INSTRUCTIONS FOR THE TASK: Your task is to transcribe, word for word, the line containing "Group F, M and" and all lines that follow it to the end of the entries. Leave out the pictures.

(Extracted records)
****************

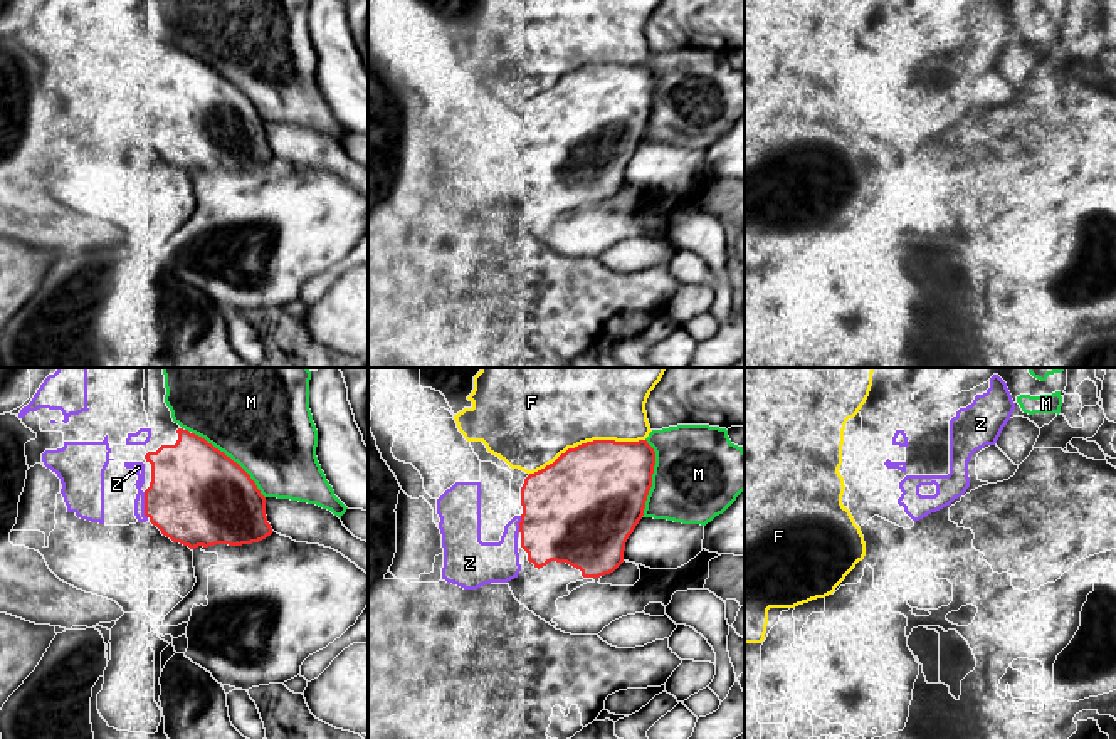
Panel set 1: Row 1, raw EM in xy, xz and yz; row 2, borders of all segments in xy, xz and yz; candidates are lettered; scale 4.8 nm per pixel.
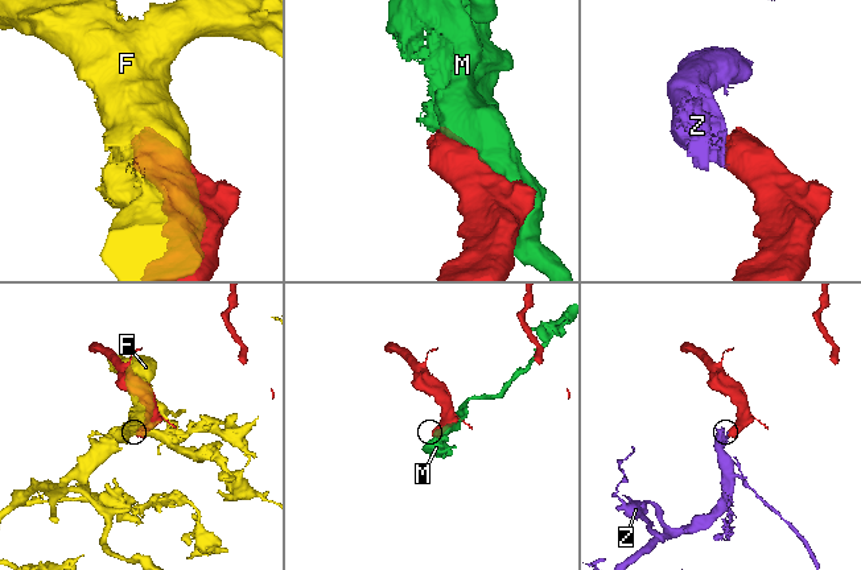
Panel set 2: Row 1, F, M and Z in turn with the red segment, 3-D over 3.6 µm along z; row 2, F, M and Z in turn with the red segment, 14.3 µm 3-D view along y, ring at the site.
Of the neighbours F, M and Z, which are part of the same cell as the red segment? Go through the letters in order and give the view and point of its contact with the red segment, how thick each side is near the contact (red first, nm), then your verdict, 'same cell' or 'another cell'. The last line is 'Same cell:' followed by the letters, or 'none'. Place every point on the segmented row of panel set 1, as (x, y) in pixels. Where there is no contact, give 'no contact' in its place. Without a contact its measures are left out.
F: xz (587, 442) | 480/500 nm | another cell
M: xy (231, 459) | 480/480 nm | another cell
Z: xy (145, 506) | 460/60 nm | same cell
Same cell: Z

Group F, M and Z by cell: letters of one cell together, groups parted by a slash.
F / M / Z

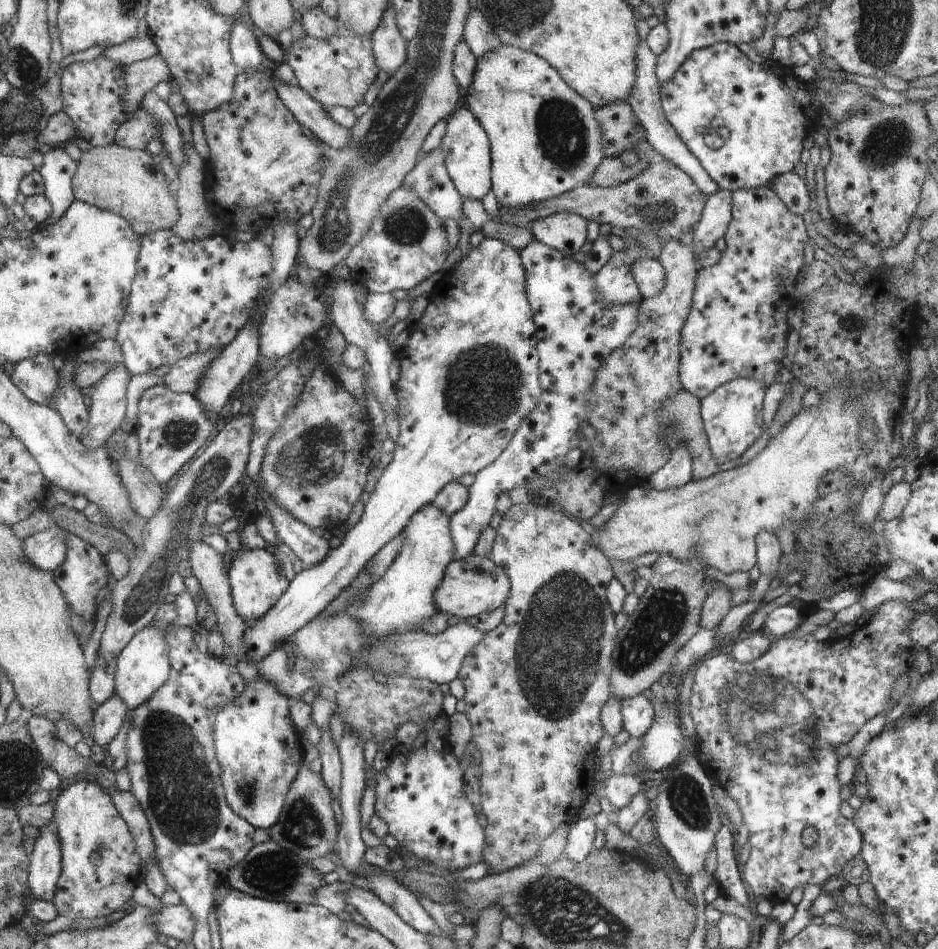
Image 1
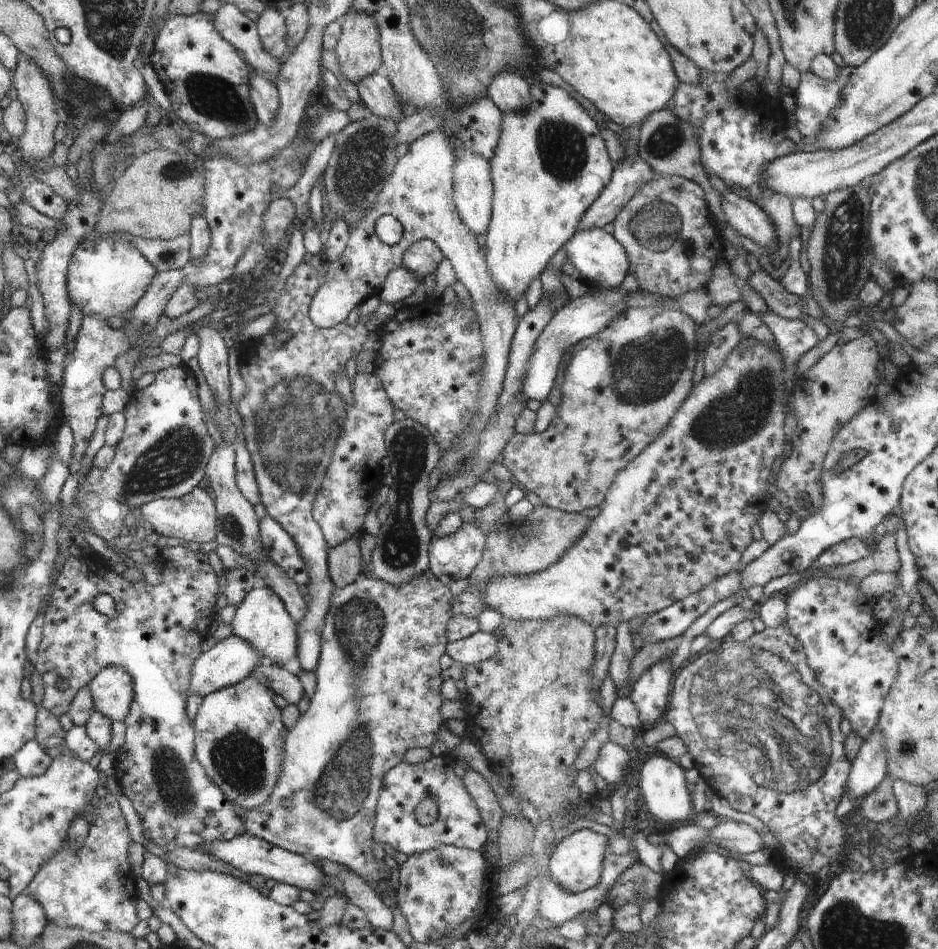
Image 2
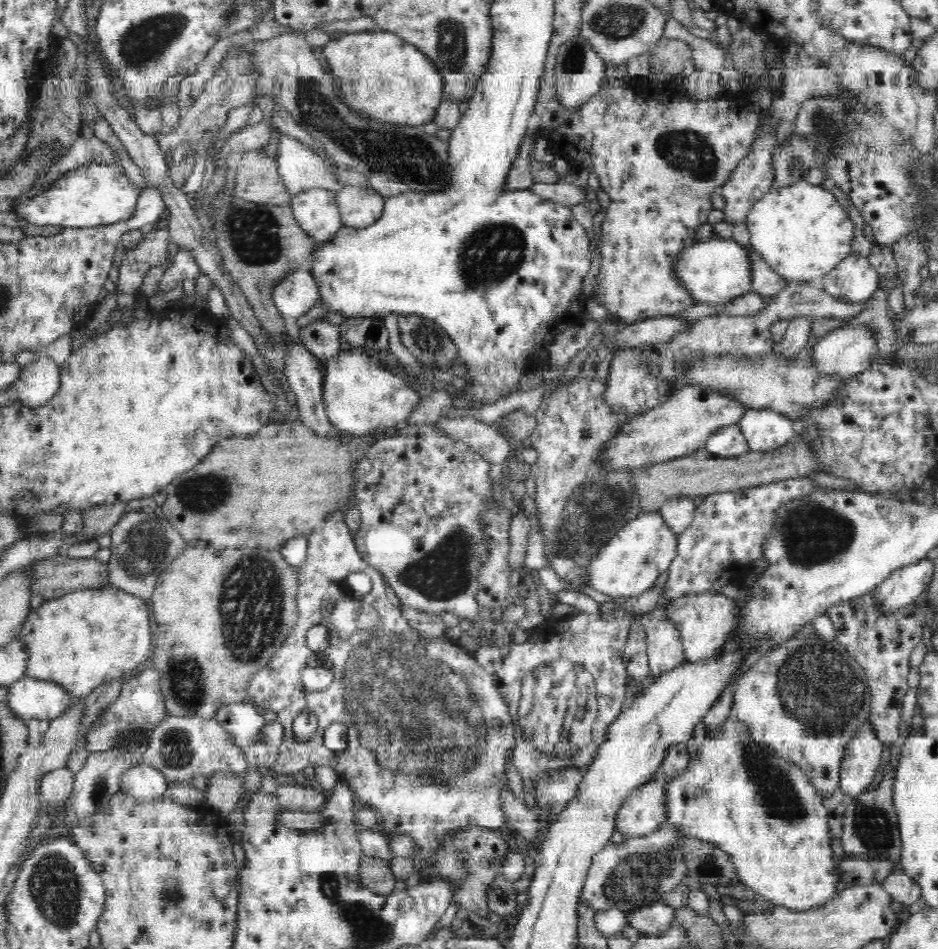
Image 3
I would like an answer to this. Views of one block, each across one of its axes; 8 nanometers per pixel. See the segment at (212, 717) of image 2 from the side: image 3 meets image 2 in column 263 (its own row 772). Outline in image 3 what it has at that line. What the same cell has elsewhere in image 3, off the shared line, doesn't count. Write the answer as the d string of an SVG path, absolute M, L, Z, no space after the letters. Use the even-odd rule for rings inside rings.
M742 719L725 720L722 723L722 728L718 730L716 736L706 738L701 742L699 751L694 758L689 760L684 771L677 777L670 779L668 786L666 786L666 818L669 824L677 827L677 830L682 835L703 840L703 842L713 844L719 850L725 852L729 856L730 862L735 866L735 872L739 880L754 890L759 898L774 903L779 907L788 908L789 910L797 910L804 912L811 908L822 908L822 904L831 899L834 892L838 891L839 880L834 872L833 852L830 844L832 840L832 824L830 818L832 816L824 807L822 794L818 789L810 783L809 777L802 771L800 765L794 761L787 761L776 755L770 754L768 748L764 748L762 744L756 744L756 741L750 737L750 726L744 723Z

****************

TASK RESULT:
Group F, M and Z by cell: letters of one cell together, groups parted by a slash.
F / M / Z

Image 1
Image 2
Image 3
I would like an answer to this. Views of one block, each across one of its axes; 8 nanometers per pixel. See the segment at (212, 717) of image 2 from the side: image 3 meets image 2 in column 263 (its own row 772). Outline in image 3 what it has at that line. What the same cell has elsewhere in image 3, off the shared line, doesn't count. Write the answer as the d string of an SVG path, absolute M, L, Z, no space after the letters. Use the even-odd rule for rings inside rings.
M742 719L725 720L722 723L722 728L718 730L716 736L706 738L701 742L699 751L694 758L689 760L684 771L677 777L670 779L668 786L666 786L666 818L669 824L677 827L677 830L682 835L703 840L703 842L713 844L719 850L725 852L729 856L730 862L735 866L735 872L739 880L754 890L759 898L774 903L779 907L788 908L789 910L797 910L804 912L811 908L822 908L822 904L831 899L834 892L838 891L839 880L834 872L833 852L830 844L832 840L832 824L830 818L832 816L824 807L822 794L818 789L810 783L809 777L802 771L800 765L794 761L787 761L776 755L770 754L768 748L764 748L762 744L756 744L756 741L750 737L750 726L744 723Z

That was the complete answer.